For most people, the patent system is a complex and mysterious institution far from our immediate concerns; as such, it should then remain in the hands of industrials and their lawyers. An unfortunate way of thinking: the related costs are indeed ultimately supported by all of us as end users. While we could benefit from a wide range of new products that would make our life easier in a way we don’t even dare to dream about, we invariably end up paying for never ending lawsuits between tech giants. A shameful situation that should no longer remain in the shadows.

A good documentary on Patents War was broadcasted on the bilingual French-German channel Arte in early July, showing how patents actually impact our everyday life. It’s a little out of date – the reference to US laxity with regards to patent trolls notably seems to forget about the Innovation Act passed last year – with a slightly irritating voice-over – the cheesy background saxophone being as for itself rather charming than annoying. Nevertheless a comprehensive overview of the situation is given.

The film covers a variety of case studies showing how our food, health, work, household and leisures are dramatically affected by patent costs and slowed down processes.
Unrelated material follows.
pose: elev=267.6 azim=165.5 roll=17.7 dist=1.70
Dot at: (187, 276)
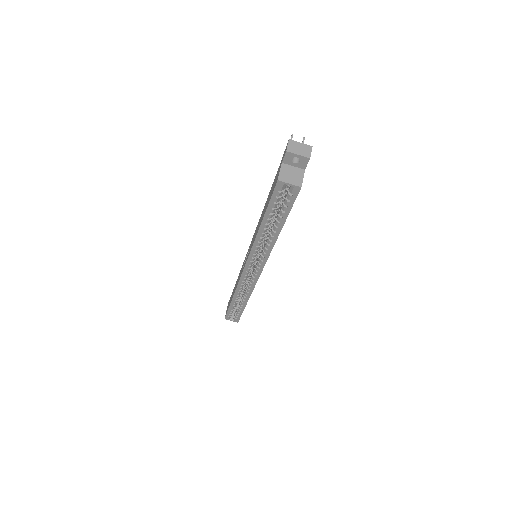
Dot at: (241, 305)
Astonishing numbers are then given: four thousand dollars for a cancer risk screening; two hundred fifty thousand patents for a smartphone; higher budget allocated by major IT actors on patents than on research and development… The consequences in terms of innovation, sustainability and well-being are disastrous.

While the traditional methods of communication were keeping the intellectual property mechanisms understandable only by an enlightened elite, the information society has made knowledge accessible, so that each and anyone of us can now take an interest in any topic and potentially help fix existing problems. The patent system is one of them; with enough of us spreading the word and highlighting the cracks present in the overall regulation, we can overturn the latter and move on towards a fair, healthy and innovation driven competition.